Should you have a cooler mind?

When I complimented actor Tyler Horn on his ability to be incredibly consistent on stage, he told me what makes some actors and musicians more successful performers than others.

Always keep a 10% cool mind.

WHY DO YOU NEED A 10% COOL MIND?
For actors
  • For your fellow actors: your cool mind is what will make you able to listen to them, to respond to them, to make them feel something rather than showing them something.
  • For your production team: lights, musicians, props, etc... If you cue the music director when needed, or you follow him when needed, you keep your body in the lights, you always find your cue mark, then you're having a great balance between being in the moment and being self-aware of the rest of the production aspects.
  • For yourself: you need to keep a 10% cool mind to be safe for your own sake. If you are self-aware and keep in mind where things are around you, you avoid kicking them or falling, therefore potentially injuring yourself. Your mental safety is important as well. For example, one of Tyler's teachers talked to his class about working with John Malkovich on a movie, where Malkovich was doing this incredibly hard and emotional scene. Malkovich was in tears and clearly into the scene, when as soon as the director interrupted the scene, Malkovich got out of character and asked what he needed to change. 10% cool mind is pretty cool.
For musicians
  • For your technique: hard technical passages can easily sneak up on you, particularly after an intense emotional spot. The self-awareness of your body, and remembering technical aspects of the performance instead of getting caught in the moment and the intensity, is what can truly make a performance work.

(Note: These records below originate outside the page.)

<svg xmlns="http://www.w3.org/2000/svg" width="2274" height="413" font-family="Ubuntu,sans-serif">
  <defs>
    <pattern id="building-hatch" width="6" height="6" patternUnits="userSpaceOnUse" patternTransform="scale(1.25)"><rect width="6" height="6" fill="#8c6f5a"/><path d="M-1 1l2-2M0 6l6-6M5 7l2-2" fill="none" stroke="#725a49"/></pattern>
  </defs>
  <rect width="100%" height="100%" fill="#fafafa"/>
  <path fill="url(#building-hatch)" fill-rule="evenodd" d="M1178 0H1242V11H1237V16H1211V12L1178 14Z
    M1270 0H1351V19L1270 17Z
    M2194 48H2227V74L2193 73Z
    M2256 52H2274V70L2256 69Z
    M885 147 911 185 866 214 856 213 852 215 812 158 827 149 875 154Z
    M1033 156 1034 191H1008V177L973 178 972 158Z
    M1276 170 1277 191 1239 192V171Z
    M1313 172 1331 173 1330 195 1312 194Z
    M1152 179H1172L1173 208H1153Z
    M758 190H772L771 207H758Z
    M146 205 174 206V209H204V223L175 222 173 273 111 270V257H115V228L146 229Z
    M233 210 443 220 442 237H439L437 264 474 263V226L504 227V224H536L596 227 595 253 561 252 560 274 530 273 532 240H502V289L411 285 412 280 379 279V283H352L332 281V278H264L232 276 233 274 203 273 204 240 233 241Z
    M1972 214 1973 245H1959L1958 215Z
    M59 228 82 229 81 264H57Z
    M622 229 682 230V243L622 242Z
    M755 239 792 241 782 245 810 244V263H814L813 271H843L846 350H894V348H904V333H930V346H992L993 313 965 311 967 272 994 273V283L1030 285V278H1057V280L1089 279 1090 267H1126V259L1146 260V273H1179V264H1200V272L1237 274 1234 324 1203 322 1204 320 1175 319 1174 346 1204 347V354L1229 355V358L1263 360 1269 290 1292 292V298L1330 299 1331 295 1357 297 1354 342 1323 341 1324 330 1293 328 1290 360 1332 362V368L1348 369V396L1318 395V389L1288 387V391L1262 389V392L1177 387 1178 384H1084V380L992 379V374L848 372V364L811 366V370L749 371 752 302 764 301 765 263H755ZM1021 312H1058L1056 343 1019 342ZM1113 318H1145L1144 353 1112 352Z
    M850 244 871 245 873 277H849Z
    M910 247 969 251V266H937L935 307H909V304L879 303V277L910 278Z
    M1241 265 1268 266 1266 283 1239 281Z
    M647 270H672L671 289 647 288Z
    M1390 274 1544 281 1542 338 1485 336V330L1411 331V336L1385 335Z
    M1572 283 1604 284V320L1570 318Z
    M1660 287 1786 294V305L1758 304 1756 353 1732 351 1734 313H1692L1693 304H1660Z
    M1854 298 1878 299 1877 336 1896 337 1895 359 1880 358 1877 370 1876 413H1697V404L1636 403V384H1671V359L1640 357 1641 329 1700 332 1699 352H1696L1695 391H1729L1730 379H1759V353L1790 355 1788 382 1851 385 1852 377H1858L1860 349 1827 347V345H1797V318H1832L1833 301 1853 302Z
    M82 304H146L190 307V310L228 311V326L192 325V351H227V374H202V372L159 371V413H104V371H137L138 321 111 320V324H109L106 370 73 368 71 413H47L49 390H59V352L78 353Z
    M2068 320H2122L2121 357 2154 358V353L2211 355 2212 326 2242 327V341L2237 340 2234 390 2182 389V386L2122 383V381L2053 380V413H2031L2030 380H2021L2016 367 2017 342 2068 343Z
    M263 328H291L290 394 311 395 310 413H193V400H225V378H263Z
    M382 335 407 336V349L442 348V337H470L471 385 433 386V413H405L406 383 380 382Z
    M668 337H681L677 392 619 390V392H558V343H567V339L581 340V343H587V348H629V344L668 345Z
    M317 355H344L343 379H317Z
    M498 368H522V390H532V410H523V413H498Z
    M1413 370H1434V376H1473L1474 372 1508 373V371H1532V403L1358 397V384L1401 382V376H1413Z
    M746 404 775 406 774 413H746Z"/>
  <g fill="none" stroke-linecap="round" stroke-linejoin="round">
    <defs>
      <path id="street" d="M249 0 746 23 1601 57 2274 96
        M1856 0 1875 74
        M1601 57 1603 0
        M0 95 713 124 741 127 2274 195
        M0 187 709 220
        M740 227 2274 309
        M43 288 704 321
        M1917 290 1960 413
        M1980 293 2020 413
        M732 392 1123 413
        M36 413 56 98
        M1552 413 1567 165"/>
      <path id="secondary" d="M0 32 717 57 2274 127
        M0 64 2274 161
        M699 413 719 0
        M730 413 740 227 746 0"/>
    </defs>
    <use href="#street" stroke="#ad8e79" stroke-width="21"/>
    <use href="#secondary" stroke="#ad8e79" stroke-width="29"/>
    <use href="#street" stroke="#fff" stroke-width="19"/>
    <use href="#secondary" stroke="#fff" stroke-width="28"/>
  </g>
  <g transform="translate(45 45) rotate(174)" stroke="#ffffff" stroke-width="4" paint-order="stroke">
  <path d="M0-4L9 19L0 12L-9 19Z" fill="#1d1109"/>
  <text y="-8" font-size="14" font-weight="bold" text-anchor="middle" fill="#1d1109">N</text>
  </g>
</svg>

  • For your audience: if you get too involved in what you are playing you stop considering your audience as being a part of the performance. Communicating with your audience is the true goal of any performance, and keeping a 10% cool mind is what keeps your performance generous and open enough to include the audience in it.

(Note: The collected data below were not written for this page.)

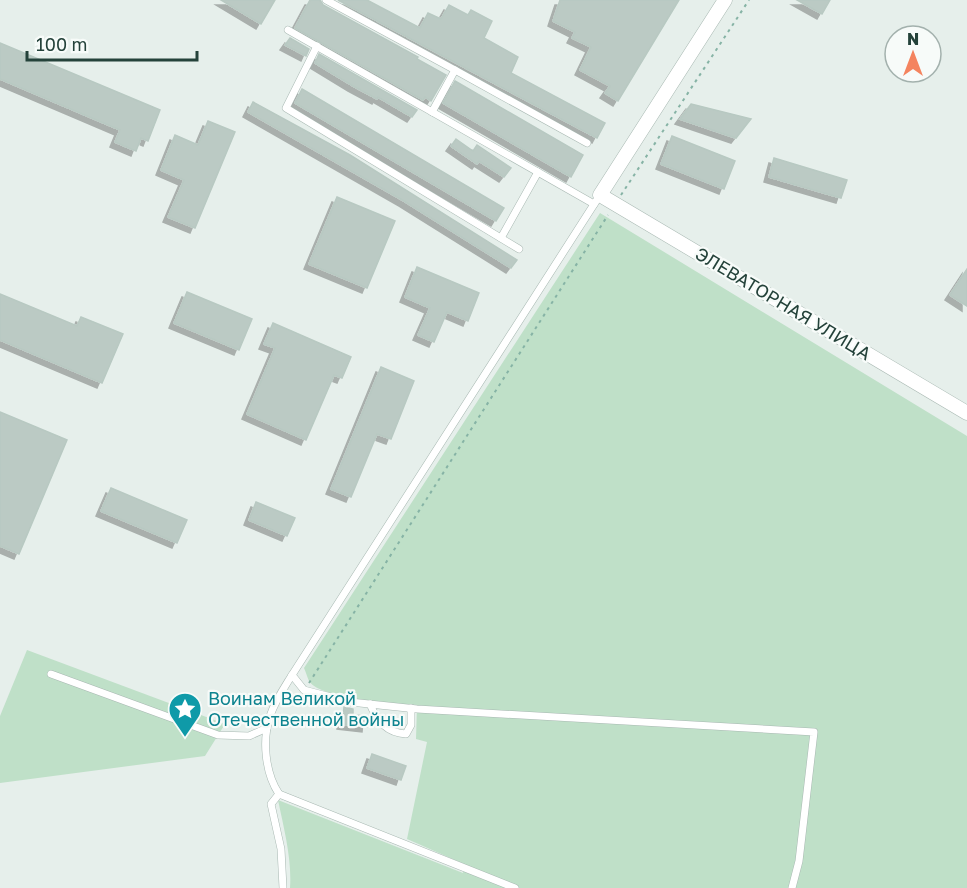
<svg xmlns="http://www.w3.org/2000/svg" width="967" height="888" font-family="'Golos Text',sans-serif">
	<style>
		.green { fill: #bfe0c8 }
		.building { fill: #bbcac4; stroke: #b8c9c2; stroke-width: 1.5; filter: url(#shadow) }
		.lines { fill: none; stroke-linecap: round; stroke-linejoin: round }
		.service-casing { stroke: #a8b8b2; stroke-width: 8 }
		.minor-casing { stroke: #a8b8b2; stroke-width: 15 }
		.path { stroke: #86b3a5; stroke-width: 2; stroke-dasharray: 3 4.5; stroke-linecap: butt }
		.service { stroke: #fff; stroke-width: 7 }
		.minor { stroke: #fff; stroke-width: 14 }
		.labels { text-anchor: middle; stroke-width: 4.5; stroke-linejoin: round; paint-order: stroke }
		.street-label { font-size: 18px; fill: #24423a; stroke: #f7fbf9 }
		.culture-label { font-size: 18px; fill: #0d838f; stroke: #f7fbf9; text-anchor: start }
	</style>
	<defs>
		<filter id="shadow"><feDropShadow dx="-5" dy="5" stdDeviation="0" flood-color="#0004"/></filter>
	</defs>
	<rect width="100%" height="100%" fill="#e6efeb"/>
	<!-- green -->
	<g class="green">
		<path d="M600 213 967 436V888H290C292 859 284 829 278 800L463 873 464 864 407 839 427 742 416 739 417 705C394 703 322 700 309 681 307 677 306 672 304 668Z"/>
		<path d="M27 650 225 724 205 756 0 783V716Z"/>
	</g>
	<!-- building -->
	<g class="building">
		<path d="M221 0H275L261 24Z"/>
		<path d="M310 0H320L323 5 418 57 417 59 446 75 431 101 425 97 423 100 295 28Z"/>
		<path d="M338 0H367L420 28 428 13 441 19 449 5 468 15 471 10 492 21 484 38 518 57 511 73 605 123 597 138Z"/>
		<path d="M560 0H679L618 101 605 93 610 86 580 70 591 47 572 38 575 32 553 21Z"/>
		<path d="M797 0H830L822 14Z"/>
		<path d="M290 38 309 49 306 56 285 45Z"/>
		<path d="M0 43 160 110 148 141 141 138 136 151 115 142 120 130 0 79Z"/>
		<path d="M319 54 417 110 412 117 378 97 377 99 353 86 315 63Z"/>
		<path d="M455 81 583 155 571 177 443 103Z"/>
		<path d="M302 89 504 208 496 221 295 103Z"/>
		<path d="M253 102 350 155 517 260 511 268 404 201 248 112Z"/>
		<path d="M691 104 751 119 736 138 680 119Z"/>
		<path d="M208 121 235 132 195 228 168 217 184 180 161 170 175 135 198 145Z"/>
		<path d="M672 136 735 161 724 189 661 164Z"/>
		<path d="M456 139 473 151 477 145 511 168 504 177 479 161 477 164 451 146Z"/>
		<path d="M774 158 847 180 841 198 769 177Z"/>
		<path d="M337 197 395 221 367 288 309 264Z"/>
		<path d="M417 267 479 293 468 321 447 312 434 342 418 335 430 308 405 297Z"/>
		<path d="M967 269V306L950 295Z"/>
		<path d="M187 292 252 319 239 350 174 323Z"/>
		<path d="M0 294 77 326 81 317 123 334 102 383 0 340Z"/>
		<path d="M273 323 351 357 342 378 334 375 306 440 247 414 275 348 264 344Z"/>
		<path d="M381 367 414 381 391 439 377 434 351 497 331 489Z"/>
		<path d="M0 412 67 440 19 554 0 546Z"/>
		<path d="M111 488 187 520 177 543 101 511Z"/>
		<path d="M256 502 295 518 287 536 249 520Z"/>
		<path d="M344 707 353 709V715L368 716 367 727 342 724Z"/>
		<path d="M372 754 406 766 401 780 367 768Z"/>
	</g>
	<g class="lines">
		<!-- service casing -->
		<g class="service-casing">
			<g id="service">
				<path d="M326 0 455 70"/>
				<path d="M288 30 594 204"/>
				<path d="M317 46 286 108 519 249"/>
				<path d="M432 112 455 70 587 143"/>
				<path d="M501 238 538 172"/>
				<path d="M51 674 218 735 249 736 267 728"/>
				<path d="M292 675 304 690 350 702 417 709 814 732 799 861 792 888"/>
				<path d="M370 704C377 721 387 733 406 734L411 725V708"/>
				<path d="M279 794 515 888"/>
				<path d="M283 888 281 849 271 804 279 794C265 773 262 740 270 716 275 701 284 688 292 675L600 195"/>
			</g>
		</g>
		<!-- minor casing -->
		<g class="minor-casing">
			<path id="minor" d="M725 0 600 195 967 413"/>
		</g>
		<!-- path -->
		<g class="path">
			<path d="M621 195 749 0"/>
			<path d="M309 683 608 215"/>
		</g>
		<!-- service -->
		<use href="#service" class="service"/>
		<!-- minor -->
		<use href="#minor" class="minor"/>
	</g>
	<!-- icons -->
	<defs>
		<g id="sight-pin" transform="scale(1.725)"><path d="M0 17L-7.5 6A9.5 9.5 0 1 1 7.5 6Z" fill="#0f9aa8" stroke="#f7fbf9"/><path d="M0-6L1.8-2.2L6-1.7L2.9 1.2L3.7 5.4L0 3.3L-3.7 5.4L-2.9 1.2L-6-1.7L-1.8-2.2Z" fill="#fff"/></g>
	</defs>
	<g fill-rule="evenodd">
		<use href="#sight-pin" x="185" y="709"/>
	</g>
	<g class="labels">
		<!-- street labels -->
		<g class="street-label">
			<text transform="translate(783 304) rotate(31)" y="6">ЭЛЕВАТОРНАЯ УЛИЦА</text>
		</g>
		<!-- culture labels -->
		<g class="culture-label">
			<text x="208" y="705">Воинам Великой<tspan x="208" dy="21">Отечественной войны</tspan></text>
		</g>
	</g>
	<!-- north arrow -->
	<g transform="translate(913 54)"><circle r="28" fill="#f7fbf9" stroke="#a3b1ad" stroke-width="1.5"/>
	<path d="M0-4.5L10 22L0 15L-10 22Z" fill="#f4845f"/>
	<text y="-9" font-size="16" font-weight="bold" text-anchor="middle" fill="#24423a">N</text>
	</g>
	<!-- scale -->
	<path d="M27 51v9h170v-9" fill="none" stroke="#24423a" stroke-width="3"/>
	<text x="36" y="51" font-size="18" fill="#24423a" stroke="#f7fbf9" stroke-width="4.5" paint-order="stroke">100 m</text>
</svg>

HOW DO YOU KNOW IF YOU HAVE A 10% COOL MIND?
For actors
  • You are flexible and make changes easily: if a director asks you to change something in the middle of a scene, you should be able to do it immediately, even if you have to go through the entire beginning of the scene again. You should also be able to know after the scene if you managed to change it or not.
  • You spend more time getting ready for a scene than getting out of it: at the beginning of a run of a show and for the entire duration of it, you may take a long or a short while to get ready. Whatever you need to prep is completely up to you. But if you need a lot of time after an intense scene (let's say the rape scene in West Side Story) to come back to reality and get out of your character, that means that you are not safe enough and that you need to take a step back during the performance.
  • Once you and your directing team have agreed on a direction, you stay consistent with it: if it was decided that you would say that line at that particular moment of the musical vamp, you should always say it then, day in and day out. If you don't know if you are consistent with it or not, or if you believe that changing it every time indicates a high level of artistry, it actually shows you that you are not yet keeping a 10% cool mind.
For musicians
  • You are able to anticipate hard spots: your mind should be cool enough to know where you are at in the piece, and to know that a difficult technical passage is coming up so that you can prep yourself for it. Otherwise you will realize that the spot cam and went before your knew it.
  • Your performance gets better after a screw up: say that during a performance you missed half the notes of that spot you never ever screwed up before, instead of sinking you down, that mistake actually snaps you back into self-awareness (to not be confused with self-consciousness) and helps you focus and carry on a strong performance from then on. 
A 10% cool mind is what makes the difference between a true professional or someone who tries too hard. It is what will keep you getting hired because it is the basis of all the other qualities you need to be successful as a performing artist: flexibility, self-awareness and consistency.